Top of DOCUMENT SEGMENT

Package spynner :: Module browser :: Class Browser
[frames] | no frames]

Class Browser

Stateful programmatic web browser class based upon QtWebKit.

>>> browser = Browser()
>>> browser.load("http://www.wordreference.com")
>>> browser.runjs("console.log('I can run Javascript!')")
>>> browser.runjs("_jQuery('div').css('border', 'solid red')") # and jQuery!
>>> browser.select("#esen")
>>> browser.fill("input[name=enit]", "hola")
>>> browser.click("input[name=b]", wait_load=True)
>>> print browser.url, len(browser.html)
>>> browser.close()
Instance Methods
 
__init__(self, qappargs=None, debug_level=None)
Init a Browser instance.
    Basic interaction with browser
 
load(self, url)
Load a web page and return status (a boolean).
 
click(self, selector, wait_load=False, wait_requests=None, timeout=None)
Click any clickable element in page.
 
click_link(self, selector, timeout=None)
Click a link and wait for the page to load.
 
click_ajax(self, selector, wait_requests=1, timeout=None)
Click a AJAX link and wait for the request to finish.
 
wait_load(self, timeout=None)
Wait until the page is loaded.
 
wait(self, waittime)

Bottom of DOCUMENT SEGMENT
Top of DATA SUPPLIED

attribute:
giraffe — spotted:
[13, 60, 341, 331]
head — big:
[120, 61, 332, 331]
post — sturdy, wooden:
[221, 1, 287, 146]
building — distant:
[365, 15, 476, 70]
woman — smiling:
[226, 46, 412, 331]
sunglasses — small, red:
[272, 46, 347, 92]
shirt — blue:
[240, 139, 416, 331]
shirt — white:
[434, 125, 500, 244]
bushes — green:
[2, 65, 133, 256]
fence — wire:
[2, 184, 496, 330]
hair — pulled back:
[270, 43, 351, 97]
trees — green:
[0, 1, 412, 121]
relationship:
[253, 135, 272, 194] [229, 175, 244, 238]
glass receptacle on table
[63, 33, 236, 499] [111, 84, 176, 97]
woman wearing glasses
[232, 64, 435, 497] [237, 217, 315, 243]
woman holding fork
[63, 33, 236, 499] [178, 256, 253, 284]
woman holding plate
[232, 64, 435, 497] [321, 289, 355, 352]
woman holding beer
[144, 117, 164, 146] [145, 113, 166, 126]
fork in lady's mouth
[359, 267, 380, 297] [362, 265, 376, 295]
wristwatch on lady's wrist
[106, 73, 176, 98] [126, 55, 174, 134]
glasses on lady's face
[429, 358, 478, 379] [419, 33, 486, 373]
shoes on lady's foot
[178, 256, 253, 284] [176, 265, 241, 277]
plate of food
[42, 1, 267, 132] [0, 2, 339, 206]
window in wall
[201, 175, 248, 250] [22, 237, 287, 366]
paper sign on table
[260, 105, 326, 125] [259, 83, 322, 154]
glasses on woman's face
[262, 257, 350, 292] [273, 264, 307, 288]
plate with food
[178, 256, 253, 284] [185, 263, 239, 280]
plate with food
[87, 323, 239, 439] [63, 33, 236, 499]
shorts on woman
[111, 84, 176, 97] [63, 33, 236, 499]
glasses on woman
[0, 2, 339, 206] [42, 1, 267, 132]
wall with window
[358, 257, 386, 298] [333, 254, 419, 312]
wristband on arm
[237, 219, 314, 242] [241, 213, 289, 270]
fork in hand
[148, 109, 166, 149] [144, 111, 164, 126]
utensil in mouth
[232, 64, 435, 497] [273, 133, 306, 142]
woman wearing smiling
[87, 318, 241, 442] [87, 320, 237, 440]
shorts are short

Bottom of DATA SUPPLIED
Top of DATA SUPPLIED

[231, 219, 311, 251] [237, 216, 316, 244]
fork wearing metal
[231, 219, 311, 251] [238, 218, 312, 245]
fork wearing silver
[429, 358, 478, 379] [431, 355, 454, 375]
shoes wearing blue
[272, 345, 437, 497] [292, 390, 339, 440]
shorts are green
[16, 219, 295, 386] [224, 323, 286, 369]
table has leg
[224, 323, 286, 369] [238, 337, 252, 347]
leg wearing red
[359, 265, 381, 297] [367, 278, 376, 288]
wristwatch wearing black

Bottom of DATA SUPPLIED
Top of DATA SUPPLIED

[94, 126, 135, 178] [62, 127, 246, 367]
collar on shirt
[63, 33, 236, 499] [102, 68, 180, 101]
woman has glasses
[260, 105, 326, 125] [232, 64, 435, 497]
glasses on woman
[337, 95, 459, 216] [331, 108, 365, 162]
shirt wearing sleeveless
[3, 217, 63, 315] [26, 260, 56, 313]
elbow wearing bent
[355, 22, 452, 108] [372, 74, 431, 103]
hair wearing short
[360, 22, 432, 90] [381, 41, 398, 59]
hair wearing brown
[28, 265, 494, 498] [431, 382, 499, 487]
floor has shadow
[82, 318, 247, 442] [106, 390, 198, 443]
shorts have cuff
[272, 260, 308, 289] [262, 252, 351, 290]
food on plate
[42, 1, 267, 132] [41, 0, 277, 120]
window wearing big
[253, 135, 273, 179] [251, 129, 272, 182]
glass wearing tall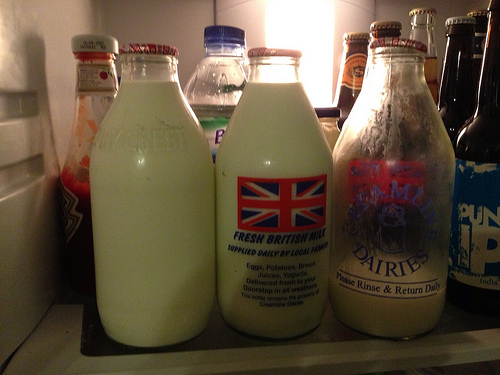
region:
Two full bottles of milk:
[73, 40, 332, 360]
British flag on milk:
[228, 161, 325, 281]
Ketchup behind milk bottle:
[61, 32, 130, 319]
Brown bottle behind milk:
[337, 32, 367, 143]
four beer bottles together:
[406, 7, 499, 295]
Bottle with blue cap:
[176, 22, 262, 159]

Bottom of DATA SUPPLIED

EXPLORE THE MATERIAL »
[1] Summarize the spynner Browser class documentation in two sentences.
[2] Continue the spynner Browser class documentation from its last line.

EXERCISE ANSWERS »
[1] The spynner Browser class is a stateful programmatic web browser built on QtWebKit, and its example session loads a page, runs JavaScript and jQuery, selects an option, fills an input, clicks a button, prints the URL and HTML length, and closes the browser. Its listed instance methods include __init__, load (which returns a boolean status), click, click_link and click_ajax (which wait for the page load or the AJAX request, respectively), and wait_load, which waits until the page is loaded.

[2]
Wait some time.
 
close(self)
Close Browser instance and release resources.
    Webview
 
create_webview(self, show=False)
Create a QWebView object and insert current QWebPage.
 
destroy_webview(self)
Destroy current QWebView.
 
show(self)
Show webview browser.
 
hide(self)
Hide webview browser.
 
browse(self)
Let the user browse the current page (infinite loop).
    Form manipulation
 
fill(self, selector, value)
Fill an input text with a string value using a jQuery selector.
 
check(self, selector)
Check an input checkbox using a jQuery selector.
 
uncheck(self, selector)
Uncheck input checkbox using a jQuery selector
 
choose(self, selector)
Choose a radio input using a jQuery selector.
 
select(self, selector)
Choose a option in a select using a jQuery selector.
 
submit(self, selector, timeout=None)
Click a link and wait for the page to load.
    Javascript
 
runjs(self, jscode, debug=True)
Inject Javascript code into the current context of page.
 
set_javascript_confirm_callback(self, callback)
Set function callback for Javascript confirm pop-ups.
 
set_javascript_prompt_callback(self, callback)
Set function callback for Javascript prompt.
    Cookies
 
get_cookies(self)
Return string containing the current cookies in Mozilla format.
 
set_cookies(self, string_cookies)
Set cookies from a string with Mozilla-format cookies.
    Download files
 
download(self, url, outfd=None)
Download a given URL using current cookies.
    HTML and tag soup parsing
 
set_html_parser(self, parser)
Set HTML parser used to generate the HTML soup.
 
html_contains(self, regexp)
Return True if current HTML contains a given regular expression.
    HTTP Authentication
 
set_http_authentication_callback(self, callback)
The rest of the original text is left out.